Subsequently, she connected art to psychotherapy and referred to Freud and the visual thinking. We experience our dreams mainly through their visual form. Freud perceived that art is closer to the unconscious due to the fact that our visual perceptions precede our ability to articulate them verabally. Images are part of our prior experiences and many of our pre-verbal thought are in the form of images.
Jung pinpointed that “painting what lies in front of us is different from painting what lies within us”. When we are preoccupied in a given situation and we turn this into an image through dreaming or art, we can begin to understand it more clearly and deeply and experience the feelings that this situation entails.
Naumburg first introduced art as a therapeutic method in 1940 realising that the creation of a work of art provides a space of expressing experiences and emotions.
Art therapy is the connection of two fields, art and psychology. The end product is a meeting point, a bridge between the inner and the outer world, between the therapist and the curing person, a transitory place.
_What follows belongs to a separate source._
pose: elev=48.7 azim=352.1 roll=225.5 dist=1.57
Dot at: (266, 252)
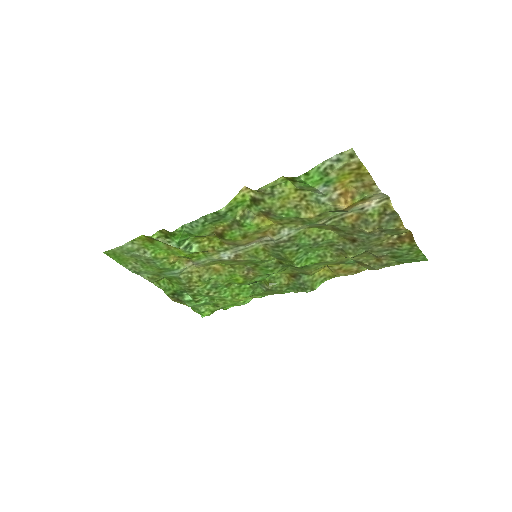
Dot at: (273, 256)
Painting allows children and an adult to create, build an image of the world, as they experience it, and later on provides the opportunity to transform and rectify. It helps the participants getting to know themselves in a better way. In art therapy the focus is on the creativity not on the aesthetic value of the work of art. There is no right or wrong way.
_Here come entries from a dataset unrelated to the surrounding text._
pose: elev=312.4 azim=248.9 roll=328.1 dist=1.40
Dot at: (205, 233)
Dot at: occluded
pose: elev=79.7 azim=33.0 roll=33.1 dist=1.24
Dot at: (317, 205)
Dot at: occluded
A case study of groups of creative development in Nursery Schools and Primary Schools followed. The main aim was to engage children through art to express themselves freely and discover art, while learning to functionally use creativity in their everyday life and the relationships with others. Children learned to make choices, create, act, and change their decisions, experiment. They literally learned to learn through their experiences.
The seminar concluded in a workshop which all the attendees participated in.
“Knowing thyself” (gnothi sauton) is the actual getting to knowing ourselves. Its true essence lies in caring for the soul, self-awareness, awareness of our skills, abilities and potential. It helps us understand the way we could act in order to gain the real self-awareness.